* THE RECORDS *
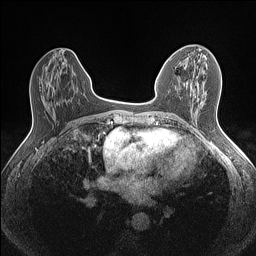
Breast MRI (dynamic contrast-enhanced), one axial slice; position 63 of 160 along the scan axis; dynamic contrast-enhanced series, time point 2 of 7 at this slice position (early post-contrast); 1.5 T; TE 1.4 ms, TR 5 ms; 256 × 256 image matrix. Female patient.
Structures marked on this image (semi-automatically segmented with operator editing):
- enhancing-tissue mask used for the functional tumour volume (all voxels passing the contrast-enhancement thresholds inside the analysis volume; usually the tumour): bounding box <204,51,213,57> (left, top, right, bottom; pixels)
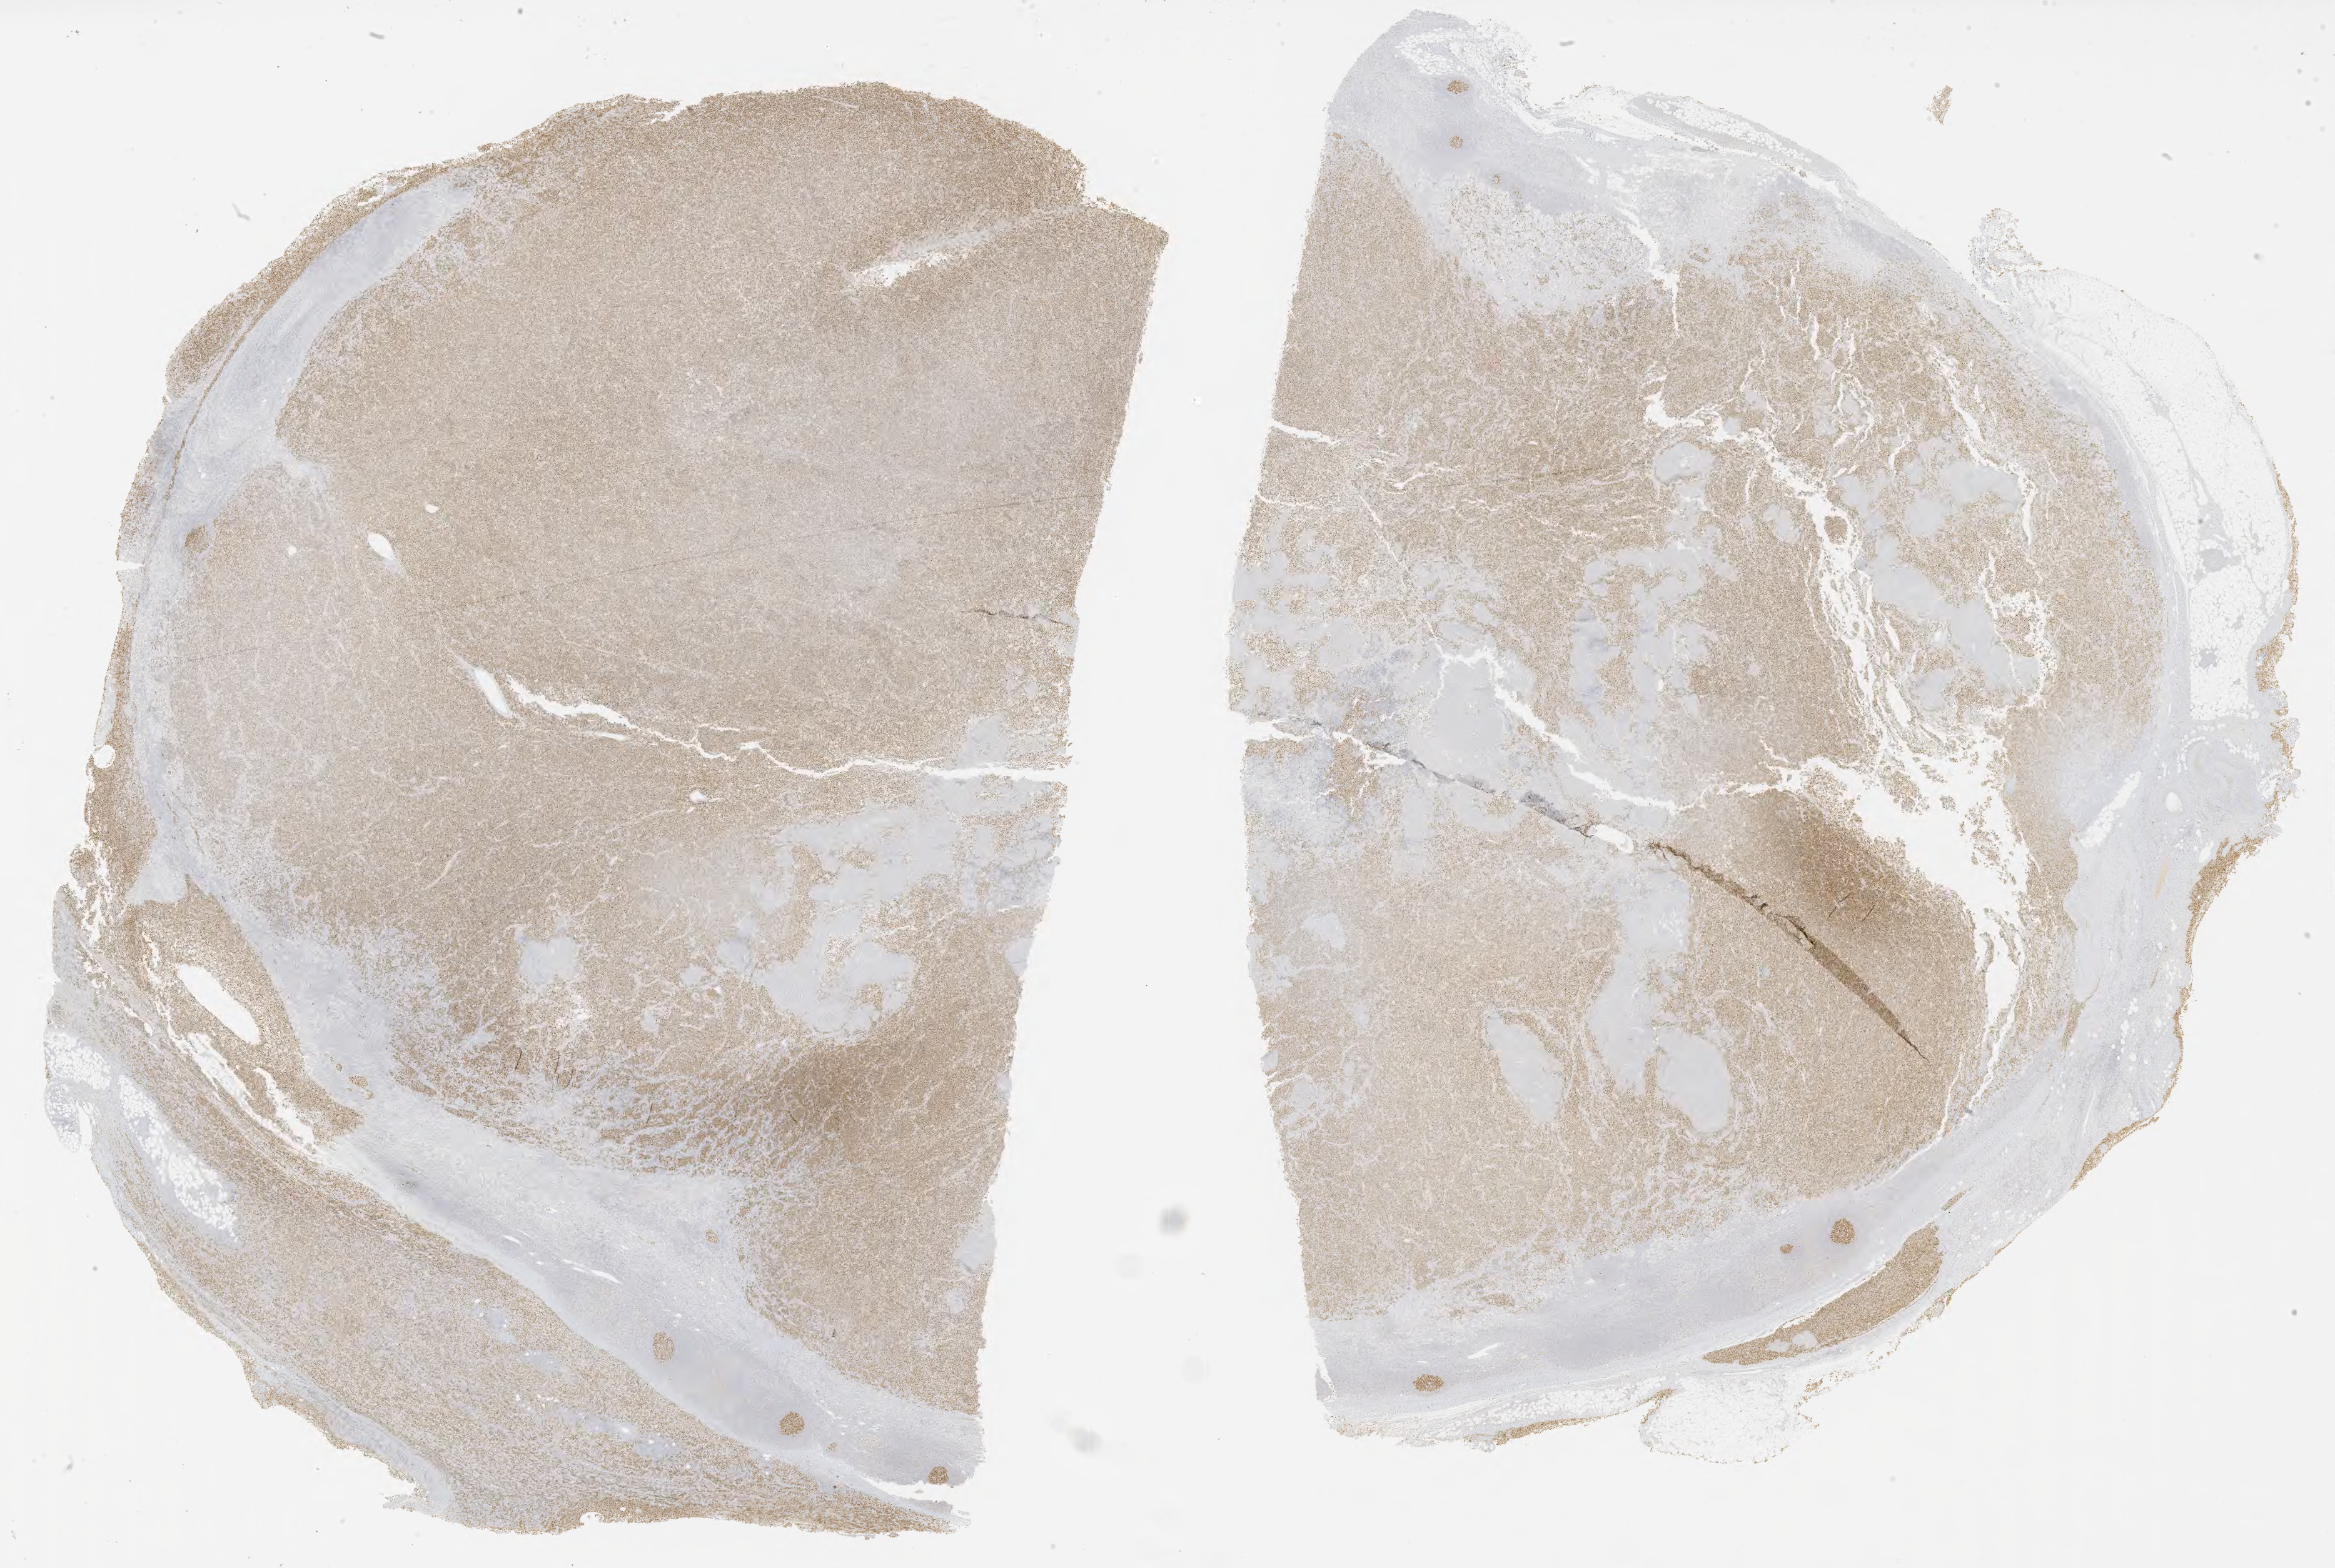
IHC for BCL6, whole-slide image, shown as a low-resolution overview of the whole scanned area (about 30.2 x 20.3 mm). Tumor tissue. Male patient, age 48 years.
Diagnosis: Burkitt lymphoma, NOS.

* BRIEF *
Everything from the line with "- enhancing-tissue mask" through the final line of the records above should be written out exactly, minus the pictures.

* ANSWER BELOW *
- enhancing-tissue mask used for the functional tumour volume (all voxels passing the contrast-enhancement thresholds inside the analysis volume; usually the tumour): bounding box <204,51,213,57> (left, top, right, bottom; pixels)
IHC for BCL6, whole-slide image, shown as a low-resolution overview of the whole scanned area (about 30.2 x 20.3 mm). Tumor tissue. Male patient, age 48 years.
Diagnosis: Burkitt lymphoma, NOS.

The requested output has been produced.